Close to Bow Church, at Genesis Homes' Fairfield Quarter affordable homes development, a 25 per cent share price for the one-bedroom apartments ranges from £41,000 to £56,750, based on full-market price ranges from £164,000 to £227,000.
"With the Olympic Games fast approaching there has been a complete makeover and remodelling of Stratford and Hackney – areas positioned right above Canary Wharf, one of the most valuable financial districts in the world," says Haysom. "Essentially, it's the redevelopment of a section of a capital city with an existing and strong beating heart. Once the Olympics is complete it will become important to focus on engaging the Olympic Park with its neighbouring areas.
"East London has seen a huge uplift in demand and prices this year, with continued redevelopment, new transport links and a massive influx of fashion-setting inhabitants. Despite this, property prices still remain well below central London average values and are therefore a great investment for the future."
* Genesis Homes (www.genesishomes.org.uk)* Foxtons (www.foxtons.co.uk) * One Housing Group (www.ohgsales.co.uk) * Knight Frank (www.knightfrank.co.uk)
House prices in Atlanta, Sydney and Athens increased on average 60 per cent in the five years prior to the Games and by considerably more in Beijing.
* Beijing 2008: property prices in Chinese capital increased substantially in the run-up to the Games and continued to climb afterwards. The Chinese state demolished many traditional dwellings in the city and replaced them with luxury modern flats.
* Athens 2004: Greece spent nearly €12 billion 'bringing the Games home'– a record at the time. Six years later, almost all of the Olympic venues lie unused and the debt accrued contributed to the near collapse of the Greek economy.
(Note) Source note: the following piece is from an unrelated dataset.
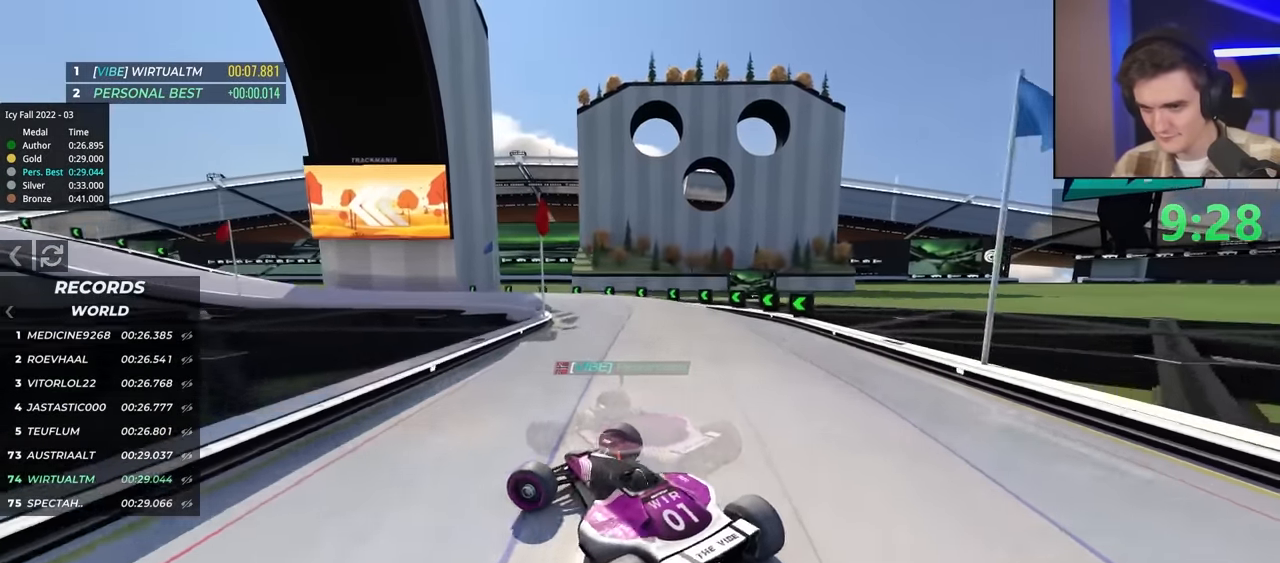
{"keys": ["brake", "up"], "events": [[200, "left", "up"], [300, "brake", "up"], [400, "up", "down"], [433, "brake", "down"]]}
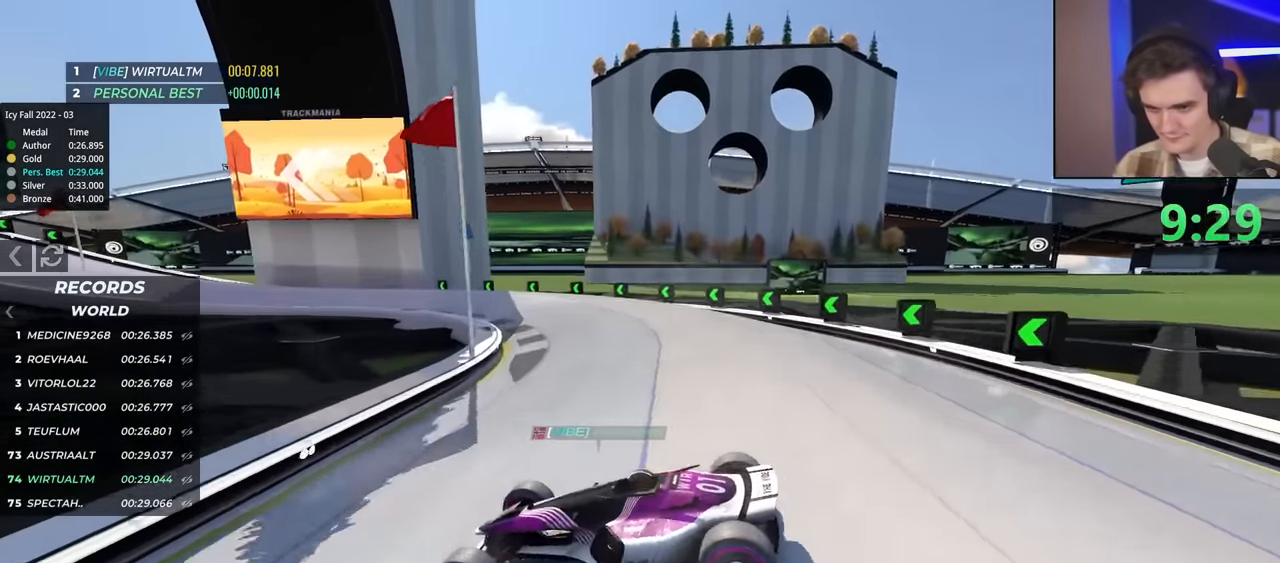
{"keys": ["right"], "events": [[83, "right", "down"], [133, "brake", "up"], [167, "up", "up"], [300, "up", "down"], [483, "up", "up"]]}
* Sydney 2000: the Sydney Olympics is widely thought of as the best organised and most successful of recent times, but the net cost of the Games for the nation's public finances totalled £720 million. It was five years before a programme of commercial and residential re-development was implemented at former Olympic sites.
* Atlanta 1996: the Games in Georgia's state capital broke even. Expensive new houses were built around the Centennial Olympic Park and then heavily taxed. That money was used to fund the construction of affordable housing in poor districts.